I have encountered a few roadblocks initially...

1. Setup a DHCP server without interfering with my router (Ubiquiti USG-Pro-4)
2. Serve different boot config to different hosts, by their MAC addresses
3. Serve different bootloader to different hosts, by their MAC addresses

Problem 1 was solved swiftly (seemingly, maybe it'll screw my network after previous DHCP lease expiring?) from installing the isc-dhcp-server in the second howto. but at least I set it up to only work for certain MAC addresses.

Problem 2 should be fixed by the config itself, at least from this document. I have not test this yet.

Problem 3 is the one that I am struggling now, as the howto is aimed at x86 hosts, which Raspberry Pi is not. I presume it should be easily configured if the isc-dhcp-server is the master dhcp server for my home network. Or I pull out another Raspberry Pi and strictly follow the first howto, or I figure out how to use the advance DHCP options in the router.
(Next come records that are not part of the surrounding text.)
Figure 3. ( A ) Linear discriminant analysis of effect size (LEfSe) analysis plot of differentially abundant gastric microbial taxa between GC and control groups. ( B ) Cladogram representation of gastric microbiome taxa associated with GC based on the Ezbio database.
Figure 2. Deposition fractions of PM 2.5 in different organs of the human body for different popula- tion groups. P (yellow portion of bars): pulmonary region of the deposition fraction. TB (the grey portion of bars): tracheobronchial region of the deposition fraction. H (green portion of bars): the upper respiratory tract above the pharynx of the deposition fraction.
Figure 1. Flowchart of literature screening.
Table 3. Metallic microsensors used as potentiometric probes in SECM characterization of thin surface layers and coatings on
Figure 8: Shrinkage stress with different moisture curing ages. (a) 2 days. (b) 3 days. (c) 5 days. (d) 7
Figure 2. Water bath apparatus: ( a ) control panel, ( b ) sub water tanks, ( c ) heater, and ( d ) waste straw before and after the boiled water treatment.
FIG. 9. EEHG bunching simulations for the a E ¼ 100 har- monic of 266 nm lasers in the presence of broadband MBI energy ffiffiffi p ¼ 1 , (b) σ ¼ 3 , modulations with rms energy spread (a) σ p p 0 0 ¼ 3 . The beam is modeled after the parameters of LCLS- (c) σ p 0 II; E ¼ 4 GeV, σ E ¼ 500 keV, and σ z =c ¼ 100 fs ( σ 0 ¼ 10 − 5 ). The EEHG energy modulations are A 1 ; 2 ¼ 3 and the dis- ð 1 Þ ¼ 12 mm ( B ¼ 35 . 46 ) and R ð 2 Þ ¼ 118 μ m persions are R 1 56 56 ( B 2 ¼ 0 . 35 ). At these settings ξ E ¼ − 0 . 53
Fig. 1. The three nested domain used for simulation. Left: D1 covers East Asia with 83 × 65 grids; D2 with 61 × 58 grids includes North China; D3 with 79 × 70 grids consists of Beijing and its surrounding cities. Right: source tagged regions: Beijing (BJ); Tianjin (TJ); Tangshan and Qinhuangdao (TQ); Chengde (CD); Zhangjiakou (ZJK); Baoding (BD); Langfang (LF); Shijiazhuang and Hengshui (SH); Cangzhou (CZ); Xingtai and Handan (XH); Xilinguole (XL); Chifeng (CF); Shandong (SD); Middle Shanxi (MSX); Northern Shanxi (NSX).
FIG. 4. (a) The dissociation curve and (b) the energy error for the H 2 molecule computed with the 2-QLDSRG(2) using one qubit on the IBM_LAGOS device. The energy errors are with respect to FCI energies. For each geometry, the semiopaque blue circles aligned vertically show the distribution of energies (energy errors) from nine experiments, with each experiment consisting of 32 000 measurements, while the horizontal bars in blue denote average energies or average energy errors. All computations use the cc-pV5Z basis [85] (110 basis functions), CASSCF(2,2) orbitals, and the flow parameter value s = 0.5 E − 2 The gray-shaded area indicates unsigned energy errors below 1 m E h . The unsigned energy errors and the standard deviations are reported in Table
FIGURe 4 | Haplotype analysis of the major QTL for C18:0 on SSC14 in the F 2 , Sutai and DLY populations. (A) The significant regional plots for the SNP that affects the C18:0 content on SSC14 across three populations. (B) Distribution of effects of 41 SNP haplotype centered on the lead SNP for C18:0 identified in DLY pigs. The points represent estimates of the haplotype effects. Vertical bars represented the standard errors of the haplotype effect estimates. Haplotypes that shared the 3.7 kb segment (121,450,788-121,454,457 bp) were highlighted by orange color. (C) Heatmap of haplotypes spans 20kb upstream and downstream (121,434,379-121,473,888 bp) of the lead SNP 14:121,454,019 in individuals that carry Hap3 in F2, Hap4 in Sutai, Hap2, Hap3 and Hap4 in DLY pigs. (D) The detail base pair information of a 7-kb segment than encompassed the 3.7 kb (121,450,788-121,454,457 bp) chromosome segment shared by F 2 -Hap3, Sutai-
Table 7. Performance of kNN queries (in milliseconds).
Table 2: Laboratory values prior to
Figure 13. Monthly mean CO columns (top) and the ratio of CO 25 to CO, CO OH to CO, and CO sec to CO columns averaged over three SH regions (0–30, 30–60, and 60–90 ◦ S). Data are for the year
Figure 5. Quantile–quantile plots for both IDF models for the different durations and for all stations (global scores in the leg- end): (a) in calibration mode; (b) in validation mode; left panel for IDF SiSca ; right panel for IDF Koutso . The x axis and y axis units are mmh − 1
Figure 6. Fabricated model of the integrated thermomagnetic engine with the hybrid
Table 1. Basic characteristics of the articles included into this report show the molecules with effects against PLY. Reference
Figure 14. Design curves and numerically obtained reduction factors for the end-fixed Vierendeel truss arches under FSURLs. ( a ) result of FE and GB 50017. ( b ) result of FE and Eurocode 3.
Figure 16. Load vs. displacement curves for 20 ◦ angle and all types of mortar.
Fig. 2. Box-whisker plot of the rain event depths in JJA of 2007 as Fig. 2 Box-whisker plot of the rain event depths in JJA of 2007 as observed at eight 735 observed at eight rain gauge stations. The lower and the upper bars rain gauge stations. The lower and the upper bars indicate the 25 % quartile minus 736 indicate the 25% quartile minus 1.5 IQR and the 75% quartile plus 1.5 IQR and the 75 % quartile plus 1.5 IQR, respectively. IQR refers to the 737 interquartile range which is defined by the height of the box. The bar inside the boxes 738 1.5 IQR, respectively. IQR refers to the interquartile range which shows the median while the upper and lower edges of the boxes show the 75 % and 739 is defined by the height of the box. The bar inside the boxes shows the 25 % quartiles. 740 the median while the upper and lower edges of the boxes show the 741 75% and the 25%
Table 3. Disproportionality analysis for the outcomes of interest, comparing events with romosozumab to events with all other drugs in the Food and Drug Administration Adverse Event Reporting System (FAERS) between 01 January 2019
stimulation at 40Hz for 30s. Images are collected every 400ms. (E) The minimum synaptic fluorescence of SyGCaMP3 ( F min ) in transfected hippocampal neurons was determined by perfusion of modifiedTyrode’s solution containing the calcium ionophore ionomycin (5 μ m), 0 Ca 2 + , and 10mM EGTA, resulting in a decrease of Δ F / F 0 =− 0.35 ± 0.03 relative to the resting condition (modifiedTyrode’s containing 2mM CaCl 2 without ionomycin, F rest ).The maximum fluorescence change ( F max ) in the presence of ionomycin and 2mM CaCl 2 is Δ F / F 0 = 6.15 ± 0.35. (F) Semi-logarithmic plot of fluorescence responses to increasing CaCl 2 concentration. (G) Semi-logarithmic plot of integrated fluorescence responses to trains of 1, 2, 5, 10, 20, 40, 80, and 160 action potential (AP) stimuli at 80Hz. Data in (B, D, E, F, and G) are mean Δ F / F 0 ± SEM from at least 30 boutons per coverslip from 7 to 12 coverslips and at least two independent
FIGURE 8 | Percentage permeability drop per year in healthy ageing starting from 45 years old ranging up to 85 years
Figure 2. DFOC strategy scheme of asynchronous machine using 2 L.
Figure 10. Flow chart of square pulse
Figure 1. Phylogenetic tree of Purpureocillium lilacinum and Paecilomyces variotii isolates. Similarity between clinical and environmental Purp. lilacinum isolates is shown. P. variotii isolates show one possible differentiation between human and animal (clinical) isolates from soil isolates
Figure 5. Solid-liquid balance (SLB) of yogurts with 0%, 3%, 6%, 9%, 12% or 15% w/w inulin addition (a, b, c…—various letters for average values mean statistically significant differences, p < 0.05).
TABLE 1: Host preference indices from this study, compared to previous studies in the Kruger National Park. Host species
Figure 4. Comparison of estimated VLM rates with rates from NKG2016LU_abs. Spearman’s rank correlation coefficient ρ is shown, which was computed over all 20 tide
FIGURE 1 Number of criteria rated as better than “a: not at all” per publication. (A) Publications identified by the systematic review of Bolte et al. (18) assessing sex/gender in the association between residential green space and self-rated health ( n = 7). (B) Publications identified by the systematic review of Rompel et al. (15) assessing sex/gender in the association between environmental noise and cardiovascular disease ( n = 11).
My thought from setting these things:

1. PXE boot would speed up spinning up new metal hosts, nowadays maybe they are used for setting up Kubernetes Nodes as we move to a docker world?

2. In real world applications, if you need to setup PXE, you probably should also have a dedicated DHCP/BOOTP server, so it is easier to configure it without messing with your existing networking.

3. Also, I believe it is unlikely that in a real world to have a PXE to support heterogeneous hardware architecture as it would complicate things and make sysadmin's life harder?

On a side note, that Ubuntu VM that runs in bhyve in my 3 years old FreeNAS, is starting to look like a single point of failure.